According to Danny, “We were a week away from getting a rec license and my leasing agent called us in for a meeting. An inspection of the building next door had revealed an old petroleum tank under our space, and the EPA was forcing the owners to tear down the entire structure because it was a safety and environmental hazard.”
The news left him with the exasperated feeling of “not again.”
But, like any persistent winner with a vision, he once again prepared for the inevitable upheaval, dealt with it and pushed on. A few months later, his real estate agent called with some good news. The two young men could lease a dilapidated 52,000-square-foot building that had once been slaughterhouse. While it was not ideal, the structure offered security and a decent amount of space for expansion. Danny and Nate envisioned a shared indoor grow campus that could be leased to other growers and got to work turning their vision into reality.
Today, Uplifted is still a work in progress. While the warehouse is operational and the partners have won numerous awards for their flower, much work remains. Future plans call for a fully integrated, vertical business that includes four to five in-house producers, two processing labs, a commercial kitchen, a retail outlet and a testing facility. Danny says he’s in it for the long haul with a five-year vision that will proceed one step at a time.

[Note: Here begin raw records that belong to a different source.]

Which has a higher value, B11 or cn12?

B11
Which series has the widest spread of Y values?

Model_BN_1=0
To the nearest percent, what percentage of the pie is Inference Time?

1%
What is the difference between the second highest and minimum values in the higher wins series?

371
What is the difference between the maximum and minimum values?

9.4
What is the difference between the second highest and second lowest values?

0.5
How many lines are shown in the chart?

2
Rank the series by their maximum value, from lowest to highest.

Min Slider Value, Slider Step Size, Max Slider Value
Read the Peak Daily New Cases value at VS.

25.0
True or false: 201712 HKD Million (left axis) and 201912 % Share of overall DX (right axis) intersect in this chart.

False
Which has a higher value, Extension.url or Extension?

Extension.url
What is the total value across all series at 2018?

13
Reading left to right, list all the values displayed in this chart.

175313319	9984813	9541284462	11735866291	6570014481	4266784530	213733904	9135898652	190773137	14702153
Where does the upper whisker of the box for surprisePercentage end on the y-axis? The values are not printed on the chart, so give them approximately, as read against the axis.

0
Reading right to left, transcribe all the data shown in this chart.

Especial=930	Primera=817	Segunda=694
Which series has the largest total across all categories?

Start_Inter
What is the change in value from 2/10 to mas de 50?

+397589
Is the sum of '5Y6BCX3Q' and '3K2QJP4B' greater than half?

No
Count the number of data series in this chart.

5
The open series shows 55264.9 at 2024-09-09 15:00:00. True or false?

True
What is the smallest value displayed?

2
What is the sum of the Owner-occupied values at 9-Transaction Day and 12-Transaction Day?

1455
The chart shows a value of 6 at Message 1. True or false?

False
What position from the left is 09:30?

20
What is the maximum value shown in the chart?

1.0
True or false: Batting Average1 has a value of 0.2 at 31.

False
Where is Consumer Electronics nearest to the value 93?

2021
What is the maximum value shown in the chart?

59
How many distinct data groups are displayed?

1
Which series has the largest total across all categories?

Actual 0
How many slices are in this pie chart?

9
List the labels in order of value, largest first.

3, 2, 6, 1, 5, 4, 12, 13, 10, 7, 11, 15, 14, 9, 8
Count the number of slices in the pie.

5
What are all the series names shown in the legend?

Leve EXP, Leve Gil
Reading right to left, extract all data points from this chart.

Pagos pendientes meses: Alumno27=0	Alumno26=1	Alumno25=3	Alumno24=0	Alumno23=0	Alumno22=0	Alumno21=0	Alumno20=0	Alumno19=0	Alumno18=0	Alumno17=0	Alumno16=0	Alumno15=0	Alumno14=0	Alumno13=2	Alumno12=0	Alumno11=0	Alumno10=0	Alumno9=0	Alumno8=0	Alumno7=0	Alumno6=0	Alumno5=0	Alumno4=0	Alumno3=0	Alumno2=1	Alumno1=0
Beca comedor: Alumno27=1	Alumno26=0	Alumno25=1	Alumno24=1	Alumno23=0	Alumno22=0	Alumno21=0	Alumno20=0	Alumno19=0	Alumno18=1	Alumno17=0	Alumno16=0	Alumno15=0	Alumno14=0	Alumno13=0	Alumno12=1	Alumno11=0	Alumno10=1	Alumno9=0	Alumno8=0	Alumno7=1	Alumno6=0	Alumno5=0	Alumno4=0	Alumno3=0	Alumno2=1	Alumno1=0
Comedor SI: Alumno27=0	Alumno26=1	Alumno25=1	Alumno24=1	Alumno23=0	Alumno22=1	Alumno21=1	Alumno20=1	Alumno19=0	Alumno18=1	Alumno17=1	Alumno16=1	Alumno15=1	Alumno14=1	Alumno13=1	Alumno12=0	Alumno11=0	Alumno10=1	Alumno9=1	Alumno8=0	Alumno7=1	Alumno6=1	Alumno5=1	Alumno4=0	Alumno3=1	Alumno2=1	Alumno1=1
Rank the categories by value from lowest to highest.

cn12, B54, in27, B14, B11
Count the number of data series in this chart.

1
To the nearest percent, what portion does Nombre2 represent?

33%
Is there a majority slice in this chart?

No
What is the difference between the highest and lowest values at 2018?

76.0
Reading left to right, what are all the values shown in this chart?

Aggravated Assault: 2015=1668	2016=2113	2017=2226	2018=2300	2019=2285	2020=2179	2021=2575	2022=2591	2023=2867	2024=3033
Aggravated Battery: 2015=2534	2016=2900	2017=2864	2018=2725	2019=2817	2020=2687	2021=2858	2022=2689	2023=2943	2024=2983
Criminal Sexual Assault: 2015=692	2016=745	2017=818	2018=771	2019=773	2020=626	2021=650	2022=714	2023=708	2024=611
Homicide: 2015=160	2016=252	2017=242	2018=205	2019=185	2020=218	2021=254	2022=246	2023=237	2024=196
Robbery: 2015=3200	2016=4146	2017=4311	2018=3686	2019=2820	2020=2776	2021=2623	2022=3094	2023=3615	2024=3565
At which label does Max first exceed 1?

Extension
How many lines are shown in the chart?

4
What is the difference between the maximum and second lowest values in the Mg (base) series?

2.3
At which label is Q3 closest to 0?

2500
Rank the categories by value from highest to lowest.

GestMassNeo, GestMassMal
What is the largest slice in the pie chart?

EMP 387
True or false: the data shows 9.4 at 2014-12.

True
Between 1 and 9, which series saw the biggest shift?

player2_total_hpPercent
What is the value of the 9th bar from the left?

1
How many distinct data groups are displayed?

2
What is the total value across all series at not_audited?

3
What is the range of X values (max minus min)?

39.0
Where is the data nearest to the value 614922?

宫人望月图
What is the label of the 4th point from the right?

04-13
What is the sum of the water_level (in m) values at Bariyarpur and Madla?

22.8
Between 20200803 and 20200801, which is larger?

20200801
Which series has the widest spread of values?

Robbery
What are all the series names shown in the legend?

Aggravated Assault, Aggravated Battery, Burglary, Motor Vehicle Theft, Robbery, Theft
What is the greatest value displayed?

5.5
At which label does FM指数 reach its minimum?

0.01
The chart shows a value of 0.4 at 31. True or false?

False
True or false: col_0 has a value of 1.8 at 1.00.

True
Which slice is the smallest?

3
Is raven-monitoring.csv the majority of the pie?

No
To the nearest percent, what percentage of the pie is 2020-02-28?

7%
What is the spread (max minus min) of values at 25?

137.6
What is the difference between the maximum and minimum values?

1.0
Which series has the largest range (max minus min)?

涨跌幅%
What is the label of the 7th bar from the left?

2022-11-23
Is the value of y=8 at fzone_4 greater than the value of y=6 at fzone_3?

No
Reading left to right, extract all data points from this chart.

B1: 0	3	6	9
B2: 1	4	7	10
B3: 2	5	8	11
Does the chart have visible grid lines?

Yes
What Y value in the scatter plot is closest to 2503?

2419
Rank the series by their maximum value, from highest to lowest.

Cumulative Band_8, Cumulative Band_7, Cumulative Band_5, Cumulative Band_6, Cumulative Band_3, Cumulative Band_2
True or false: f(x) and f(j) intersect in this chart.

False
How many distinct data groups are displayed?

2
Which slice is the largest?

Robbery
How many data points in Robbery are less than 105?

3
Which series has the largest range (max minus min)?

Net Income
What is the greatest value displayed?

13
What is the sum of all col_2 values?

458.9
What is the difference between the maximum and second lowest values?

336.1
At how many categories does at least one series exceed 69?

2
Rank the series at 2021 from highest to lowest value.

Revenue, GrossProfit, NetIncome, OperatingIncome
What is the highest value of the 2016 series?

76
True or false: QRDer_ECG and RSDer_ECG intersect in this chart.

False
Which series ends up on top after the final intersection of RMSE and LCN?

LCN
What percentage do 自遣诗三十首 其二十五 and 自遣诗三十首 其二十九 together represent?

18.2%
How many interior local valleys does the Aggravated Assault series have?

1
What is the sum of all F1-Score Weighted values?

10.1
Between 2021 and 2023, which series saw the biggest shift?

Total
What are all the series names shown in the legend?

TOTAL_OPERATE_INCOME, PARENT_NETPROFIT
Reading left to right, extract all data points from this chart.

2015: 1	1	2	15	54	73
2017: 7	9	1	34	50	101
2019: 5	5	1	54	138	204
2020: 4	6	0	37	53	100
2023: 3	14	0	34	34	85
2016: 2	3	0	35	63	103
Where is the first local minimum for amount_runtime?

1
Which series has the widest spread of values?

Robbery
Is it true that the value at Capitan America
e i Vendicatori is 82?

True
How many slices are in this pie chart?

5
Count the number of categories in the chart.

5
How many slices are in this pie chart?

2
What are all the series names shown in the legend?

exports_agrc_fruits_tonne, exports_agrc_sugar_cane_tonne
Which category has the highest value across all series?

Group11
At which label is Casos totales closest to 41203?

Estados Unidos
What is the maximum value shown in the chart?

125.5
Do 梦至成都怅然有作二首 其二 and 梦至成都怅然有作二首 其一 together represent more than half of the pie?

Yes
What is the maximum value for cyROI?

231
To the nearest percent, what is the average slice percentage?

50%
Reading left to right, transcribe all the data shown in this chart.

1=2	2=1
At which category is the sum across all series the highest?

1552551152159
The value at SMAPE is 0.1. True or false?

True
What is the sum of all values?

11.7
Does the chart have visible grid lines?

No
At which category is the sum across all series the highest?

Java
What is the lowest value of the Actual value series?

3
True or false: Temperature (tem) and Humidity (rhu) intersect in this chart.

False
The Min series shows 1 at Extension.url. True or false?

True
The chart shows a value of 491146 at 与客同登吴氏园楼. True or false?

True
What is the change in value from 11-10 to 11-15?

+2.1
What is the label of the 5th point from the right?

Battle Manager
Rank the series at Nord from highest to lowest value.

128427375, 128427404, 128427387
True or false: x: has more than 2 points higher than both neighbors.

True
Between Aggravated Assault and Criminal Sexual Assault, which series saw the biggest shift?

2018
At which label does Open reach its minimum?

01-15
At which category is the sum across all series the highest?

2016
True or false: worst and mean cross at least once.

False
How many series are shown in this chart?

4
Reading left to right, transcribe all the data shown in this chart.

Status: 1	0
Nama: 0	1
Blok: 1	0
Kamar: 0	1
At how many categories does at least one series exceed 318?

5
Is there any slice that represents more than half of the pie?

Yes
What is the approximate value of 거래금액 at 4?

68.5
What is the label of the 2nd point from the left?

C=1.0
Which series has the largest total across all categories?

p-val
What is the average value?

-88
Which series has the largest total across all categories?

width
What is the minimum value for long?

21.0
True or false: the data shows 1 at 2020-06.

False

“Whoever said growing marijuana was easy has probably never done it,” Danny says.
With 13 years of hard work behind him and an immense knowledge gained from countless setbacks and rebounds, Danny Grimm seems like the type of man who will ultimately prevail. But in his words, cannabis is not the get-rich-quick scheme so many people seem to think it is.
“Instead, it’s all about personal sacrifice, hard work, little or no pay and sticking with something because you believe in it and hope that one day it all comes together,” he says.
Uplifted and its two partners are doing what countless American business owners have done before them. The American Dream is alive and well in many parts of the U.S., but nowhere is it more obvious than in the new cannabis industry where young pioneers are placing their bets and putting everything on the line to create a new industry from the ground up.